Sunday, April 20, 2014

Living Things

I often have conversations
With objects around me -
From
Mindless banter snowballing into
Heart-to-heart conversations,
To
Waking up in the middle of the night,
Fumbling for the right switch in the darkness
To put the lights on so I can see
For a split second,
Things obligingly lying still in their place,
As they stagger through burdened time
To lull myself into sleep
With an assurance of familiarity.


On days I enter my room 

With bottled thoughts, when these things
With all their weathered, withered strength
Spur me on to etch out utterances at length
Knowing as they do, 
You don't always seek 
A response, reaction, remark, judgment, 
To something you nevertheless feel the need to speak, 
Which at times starts to turn incomprehensible
To yourself and to the other, 
As your tongue rolls them out
In the gibberish of vowels and consonants.


So I start off on a mindless rhyme

At times confessing my mind's crimes,
Scraping out fears rusty with neglect
Pulling out halted thoughts from a staggering stack,
Laughing as I admit to myself that joke was funny.
Crying with relish for I won't be accused of being weak.
Stretching out a tune I'd only ventured to hum [in public], 
Into a song, hearing my voice sing & strum,
In a long time.    
                           [Hitting the table with a pen 
                           To make up for the beats.]
Dancing with awkward steps on my two left feet,
But dancing nevertheless.
[Thank goodness I have feet to dance.)


P.S At times, when the familiarity 
      Of my own presence poses a threat,
      I need their company, these non-living things, 
      The only solace sensitive to my minds' mutterings.

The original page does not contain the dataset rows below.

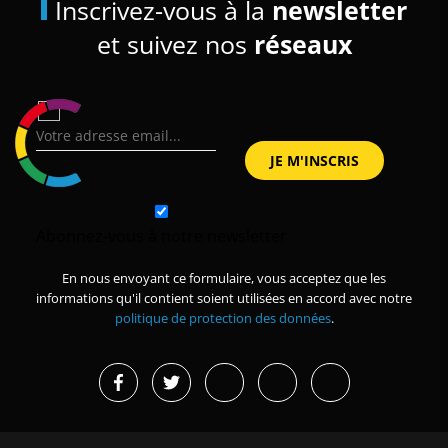
Inscrivez-vous à la
newsletter
et suivez nos
réseaux
Abonnez-vous à notre newsletter
En nous envoyant ce formulaire, vous acceptez que les
informations qu'il contient soient utilisées en accord avec notre
politique de protection des données
.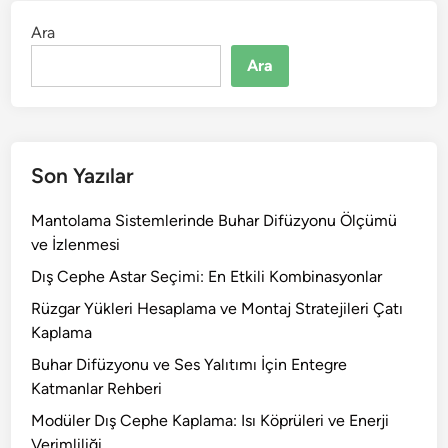
Ara
Ara
Son Yazılar
Mantolama Sistemlerinde Buhar Difüzyonu Ölçümü
ve İzlenmesi
Dış Cephe Astar Seçimi: En Etkili Kombinasyonlar
Rüzgar Yükleri Hesaplama ve Montaj Stratejileri Çatı
Kaplama
Buhar Difüzyonu ve Ses Yalıtımı İçin Entegre
Katmanlar Rehberi
Modüler Dış Cephe Kaplama: Isı Köprüleri ve Enerji
Verimliliği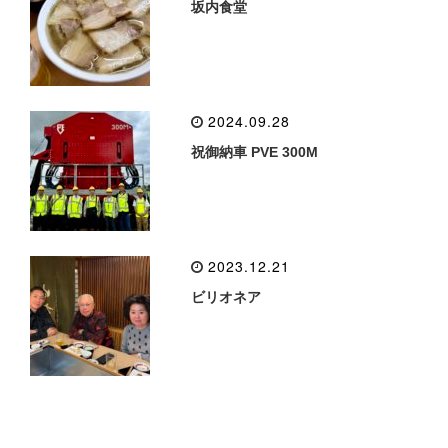
坂内食堂
2024.09.28
祝御納車 PVE 300M
2023.12.21
ビリオネア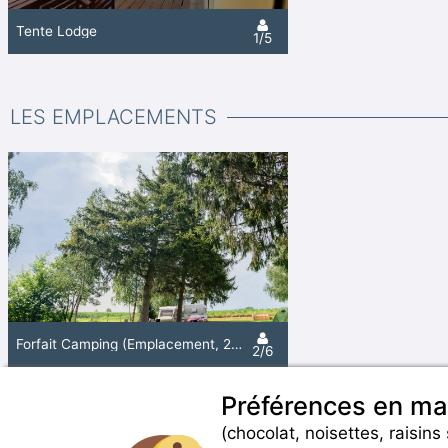
Tente Lodge
1/5
LES EMPLACEMENTS
Forfait Camping (Emplacement, 2 Personnes, 1 Véhicule)
2/6
Préférences en ma
(chocolat, noisettes, raisins 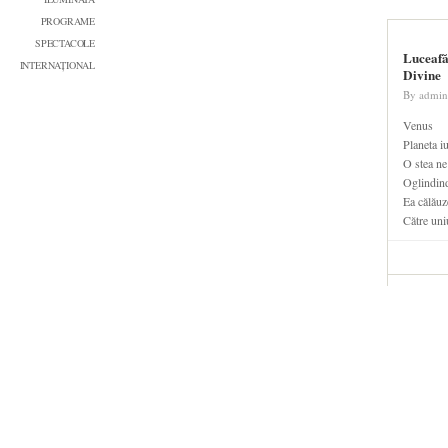
PROGRAME
SPECTACOLE
Luceafă
INTERNAȚIONAL
Divine
By
admin
Venus
Planeta iu
O stea ne
Oglindind
Ea călăuz
Către uni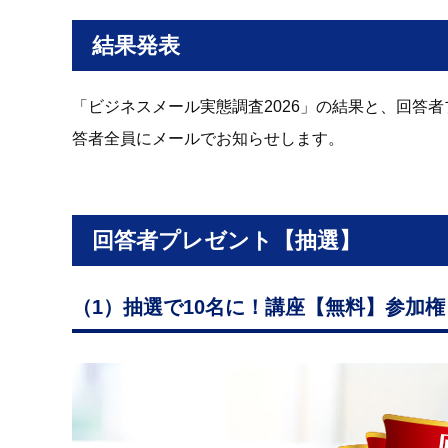
結果発表
「ビジネスメール実態調査2026」の結果と、回答者
答者全員にメールでお知らせします。
回答者プレゼント【抽選】
（1）抽選で10名に！講座【無料】参加権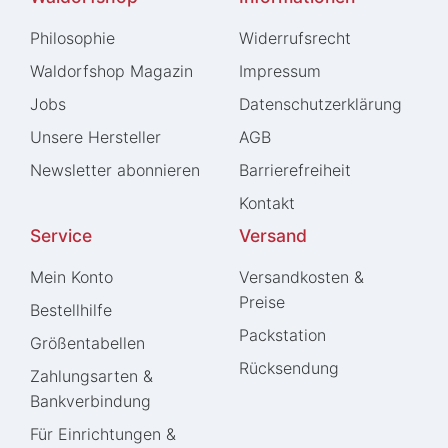
Philosophie
Widerrufs­recht
Waldorfshop Magazin
Impressum
Jobs
Daten­schutz­erklärung
Unsere Hersteller
AGB
Newsletter abonnieren
Barrierefreiheit
Kontakt
Service
Versand
Mein Konto
Versandkosten &
Preise
Bestellhilfe
Packstation
Größentabellen
Rücksendung
Zahlungsarten &
Bankverbindung
Für Einrichtungen &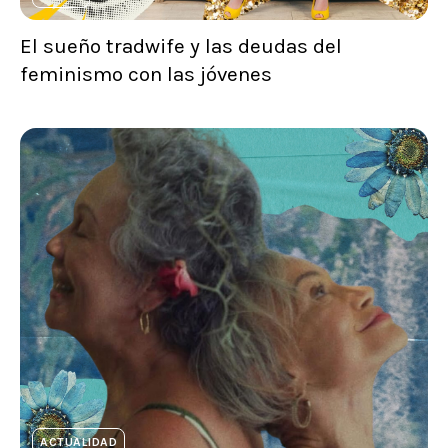
El sueño tradwife y las deudas del
feminismo con las jóvenes
ACTUALIDAD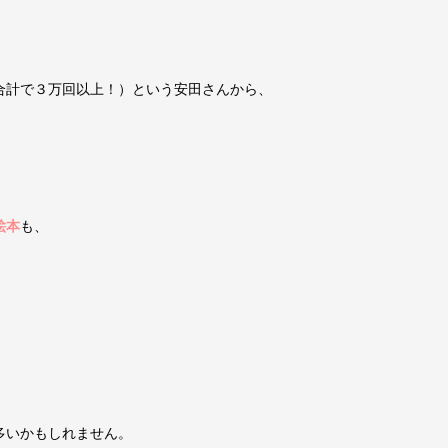
合計で３万回以上！）という安田さんから、
絵本
も、
多いかもしれません。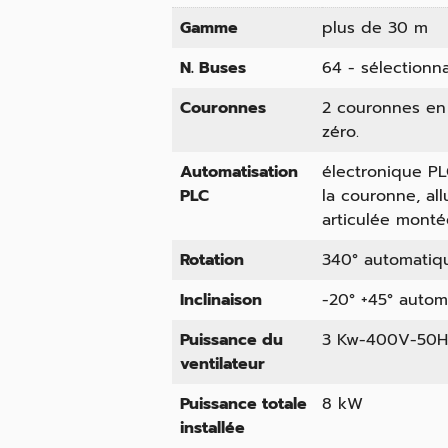
Gamme
plus de 30 m
N. Buses
64 - sélectionn
Couronnes
2 couronnes en
zéro.
Automatisation
électronique P
PLC
la couronne, all
articulée monté
Rotation
340° automatiq
Inclinaison
-20° +45° autom
Puissance du
3 Kw-400V-50H
ventilateur
Puissance totale
8 kW
installée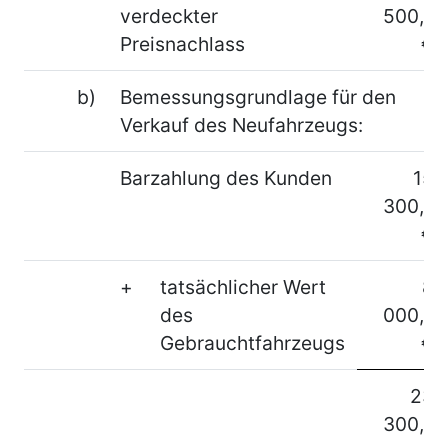
verdeckter
500,–
Preisnachlass
€
b)
Bemessungsgrundlage für den
Verkauf des Neufahrzeugs:
Barzahlung des Kunden
15
300,–
€
+
tatsächlicher Wert
8
des
000,–
Gebrauchtfahrzeugs
€
23
300,–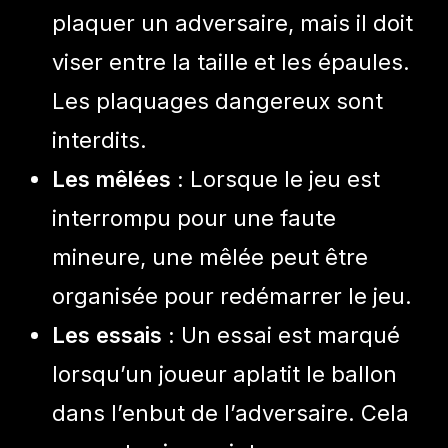
plaquer un adversaire, mais il doit
viser entre la taille et les épaules.
Les plaquages dangereux sont
interdits.
Les mêlées :
Lorsque le jeu est
interrompu pour une faute
mineure, une mêlée peut être
organisée pour redémarrer le jeu.
Les essais :
Un essai est marqué
lorsqu’un joueur aplatit le ballon
dans l’enbut de l’adversaire. Cela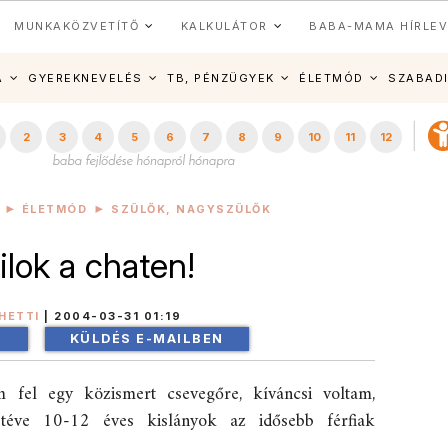
MUNKAKÖZVETÍTŐ
KALKULÁTOR
BABA-MAMA HÍRLEV
A
GYEREKNEVELÉS
TB, PÉNZÜGYEK
ÉLETMÓD
SZABAD
2
3
4
5
6
7
8
9
10
11
12
ÉLETMÓD
SZÜLŐK, NAGYSZÜLŐK
ilok a chaten!
HETTI
|
2004-03-31 01:19
!
KÜLDÉS E-MAILBEN
m fel egy közismert csevegőre, kíváncsi voltam,
téve 10-12 éves kislányok az idősebb férfiak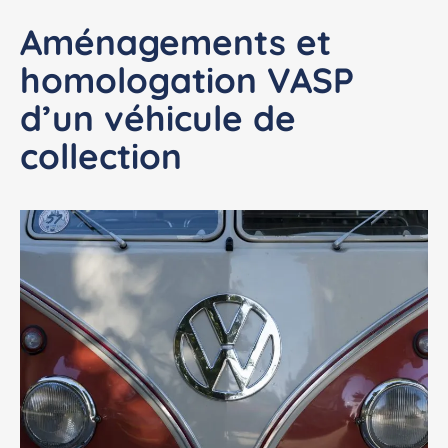
Aménagements et
homologation VASP
d’un véhicule de
collection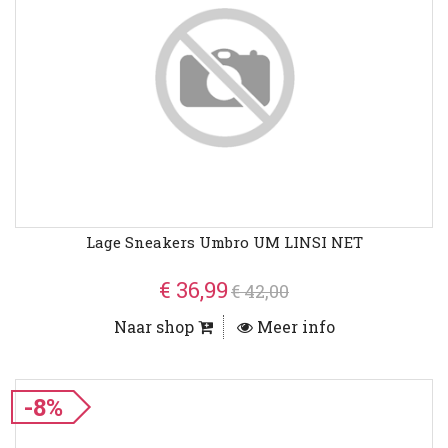
Lage Sneakers Umbro UM LINSI NET
€ 36,99
€ 42,00
Naar shop
Meer info
-8%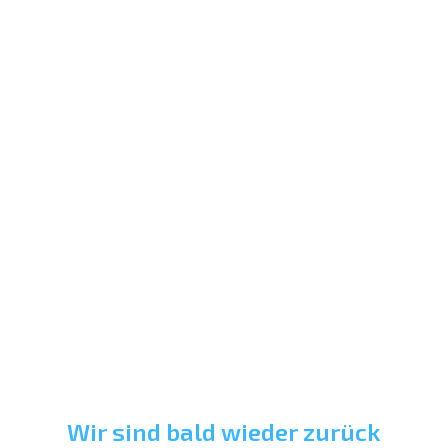
Wir sind bald wieder zurück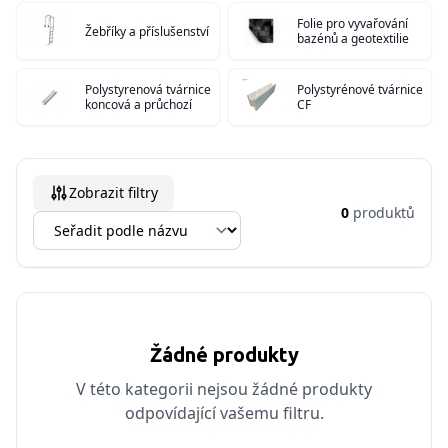
Folie pro vyvařování
Žebříky a příslušenství
bazénů a geotextilie
Polystyrenová tvárnice
Polystyrénové tvárnice
koncová a průchozí
CF
Zobrazit filtry
0
produktů
Žádné produkty
V této kategorii nejsou žádné produkty
odpovídající vašemu filtru.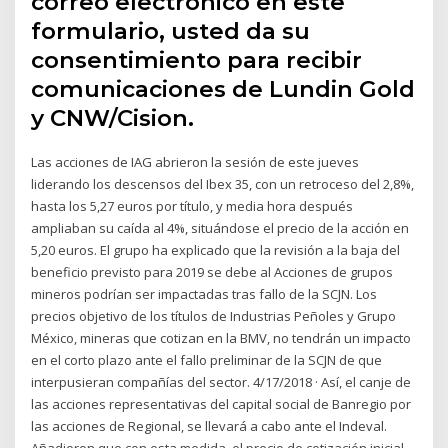
correo electrónico en este
formulario, usted da su
consentimiento para recibir
comunicaciones de Lundin Gold
y CNW/Cision.
Las acciones de IAG abrieron la sesión de este jueves
liderando los descensos del Ibex 35, con un retroceso del 2,8%,
hasta los 5,27 euros por título, y media hora después
ampliaban su caída al 4%, situándose el precio de la acción en
5,20 euros. El grupo ha explicado que la revisión a la baja del
beneficio previsto para 2019 se debe al Acciones de grupos
mineros podrían ser impactadas tras fallo de la SCJN. Los
precios objetivo de los títulos de Industrias Peñoles y Grupo
México, mineras que cotizan en la BMV, no tendrán un impacto
en el corto plazo ante el fallo preliminar de la SCJN de que
interpusieran compañías del sector. 4/17/2018 · Así, el canje de
las acciones representativas del capital social de Banregio por
las acciones de Regional, se llevará a cabo ante el Indeval.
Añadieron que con esta medida, el precio de cotización inicial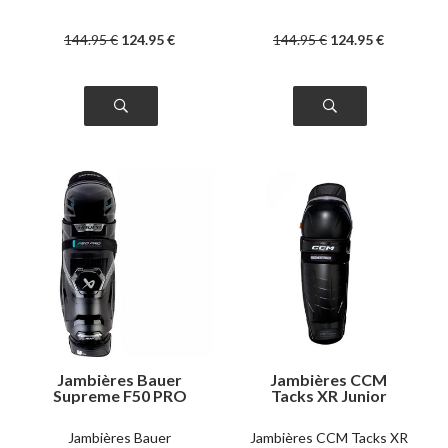
144
.95
€
124
.95
€
144
.95
€
124
.95
€
Jambières Bauer
Jambières CCM
Supreme F50 PRO
Tacks XR Junior
junior
Jambières Bauer
Jambières CCM Tacks XR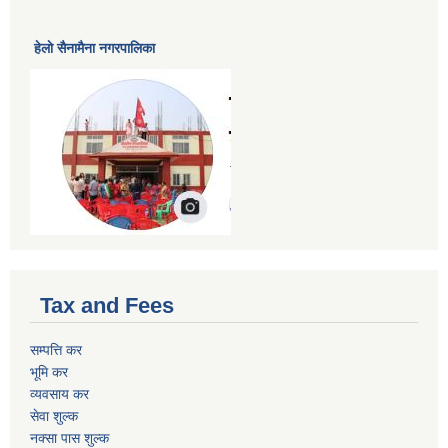
हेलाे सैनामैना नगरपालिका
Tax and Fees
सम्पत्ति कर
भूमि कर
व्यवसाय कर
सेवा शुल्क
नक्सा पास शुल्क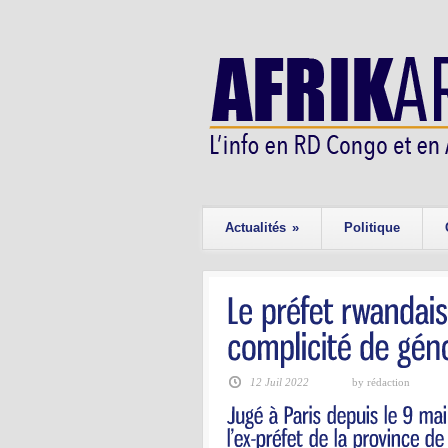
Actualités
»
Politique
12 Juil 2022
by rédaction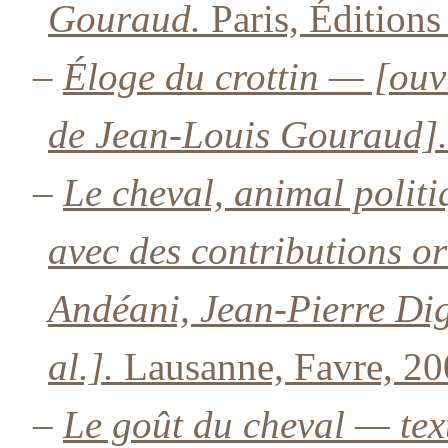
Gouraud.
Paris, Éditions
–
Éloge du crottin — [ouvr
de Jean-Louis Gouraud].
–
Le cheval, animal poli
avec des contributions o
Andéani, Jean-Pierre Dig
al.].
Lausanne, Favre, 20
–
Le goût du cheval — text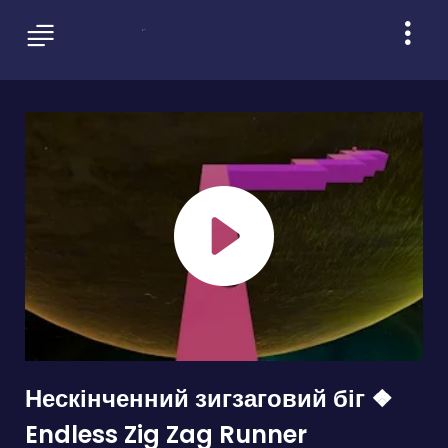
Нескінченний зигзаговий біг ❖
Endless Zig Zag Runner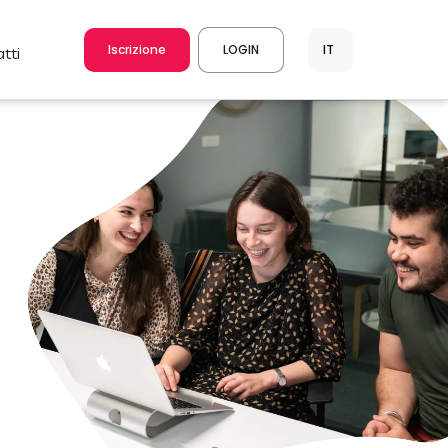
Iscrizione
LOGIN
atti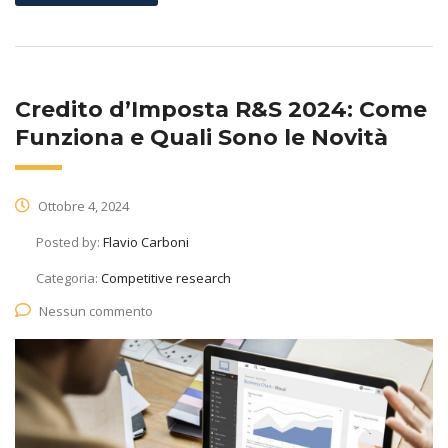
Credito d’Imposta R&S 2024: Come
Funziona e Quali Sono le Novità
Ottobre 4, 2024
Posted by:
Flavio Carboni
Categoria:
Competitive research
Nessun commento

“I do not believe,” [Edison] said, “that matter is inert, acted upon by an outside force. To me it seems that every atom is possessed by a certain amount of primitive intelligence. Look at the thousand of ways in which atoms of hydrogen combine with those of other elements, forming the most diverse substances. Do you mean to say that they do this without intelligence? . . . Gathered together in certain forms, the atoms constitute animals of the lower orders. Finally they combine in man, who represents the total intelligence of all the atoms.”

“But where does this intelligence come from originally?” I asked.


“From some power greater than ourselves.”